The resulting course, Bridging Disciplines: Navigating 21st Century Careers in Biomedical Science, met last week in the new CSE. Participants were students from Orono and the College of the Atlantic studying biology, chemistry and engineering.
The program included a full day on communication, internal to a collaborative project and also external, translating to the general public. They considered case studies of research projects that sank or swam on the merits of communication strategies.
“I have been interested in how science gets communicated to different audiences,” COA student Kaitlyn Clark said, “and even communication within different fields of science, there ends up being this very siloed effect. The course seemed like a great opportunity to explore things I was already thinking about and a chance to meet a bunch of other Maine science students.”
The students were introduced to work in the labs of several MDIBL researchers. The faculty shared current issues in their work that could benefit from an interdisciplinary approach, such as the peripheral neuropathy that may result from some kinds of chemotherapy treatment.
“The students’ task was to lay out an approach for addressing these complicated problems,” Disney said. “I think we’re in an age where working in isolation, working in just your field, isn’t working any more. Things have gotten too complicated.”
Clark said there was a lot of energy in the group’s discussions as students in different disciplines brought their knowledge to bear.
“There’s a misperception that if you can do it all yourself, that’s better. There’s one mechanical engineering student, so he starts thinking of technologies he knows are available and ways to modify those technologies,” she said, “whereas I’m more of a systems thinker. This has been the most positive group experience I’ve ever had.”
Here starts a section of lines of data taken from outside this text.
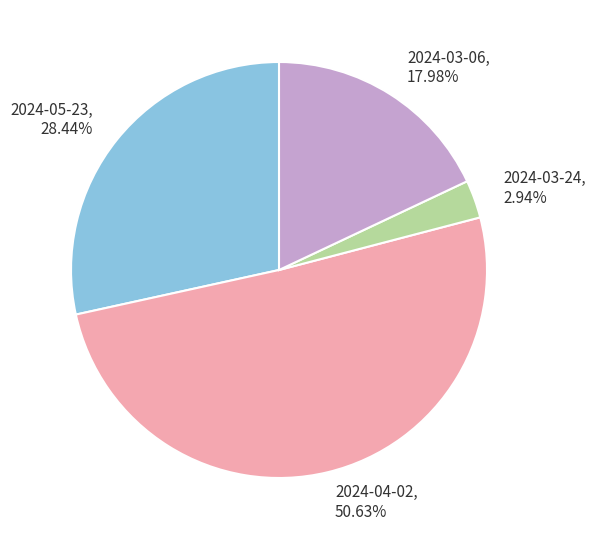

What is the ratio of the value at 2024-05-23 to the value at 2024-03-06?

1.6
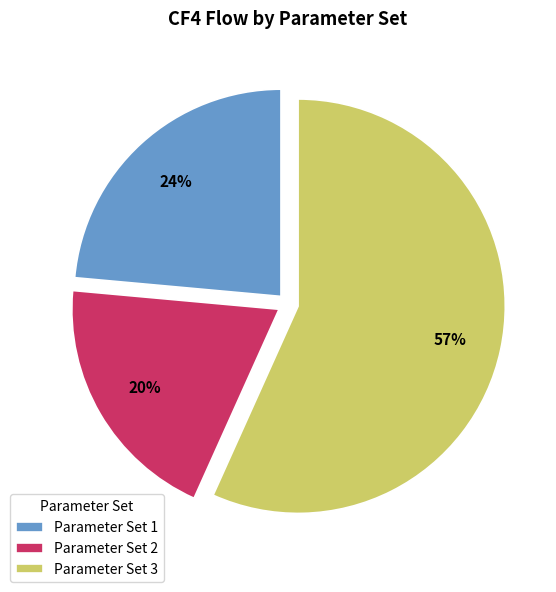

What percentage is the Parameter Set 2 slice, to the nearest percent?

20%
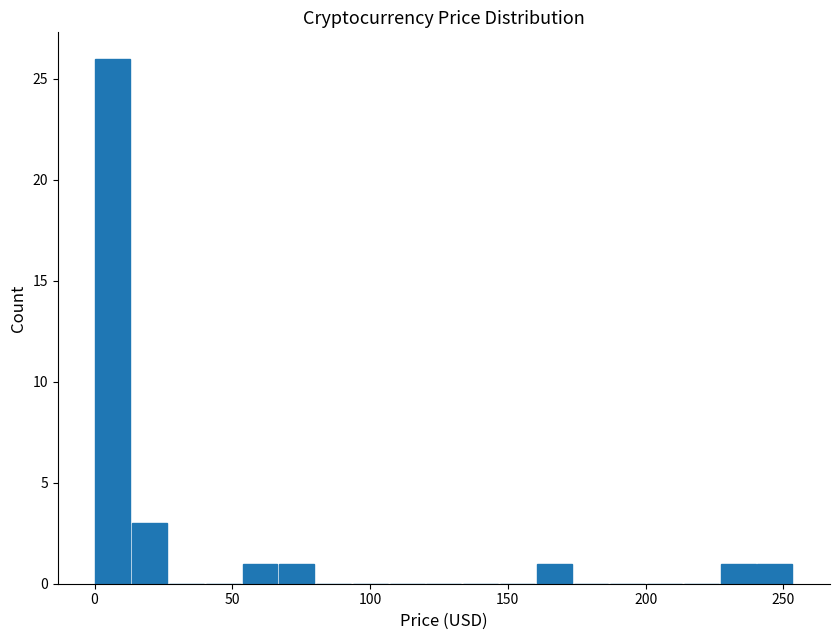

Read against the x-axis, roughly where is the centre of the tallest bar?

5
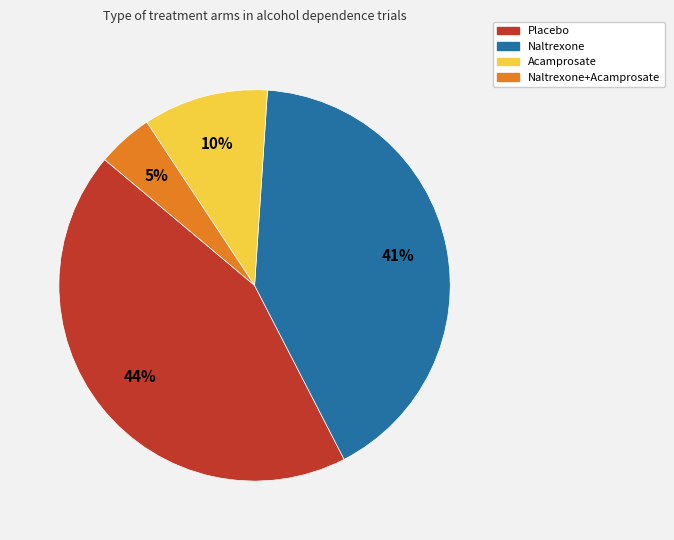

To the nearest percent, what is the difference between the largest and smallest slice percentages?

39%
“I think it’s great that we were such a diverse group. I really enjoyed the discussions,” said fellow COA student Mamiko Yamazaki, who is working in Sandra Rieger’s lab this year. “As I get into research and as I learn about this field, I begin to believe that it’s really important to know the different disciplines and to understand the background better.”
The group noticed that issues in biomedical research and medicine affect researchers, medical providers and patients, but those perspectives often don’t come together. At their final presentation Friday, MDIBL President Kevin Strange said they had hit on something very important.
“The patient/provider/researcher bubbles are a really fundamental problem,” he said. “If you expose scientists to what patients and doctors are dealing with, it changes the way they look at the problem.”
The group also received feedback on their work from engineers, business leaders and public policy experts.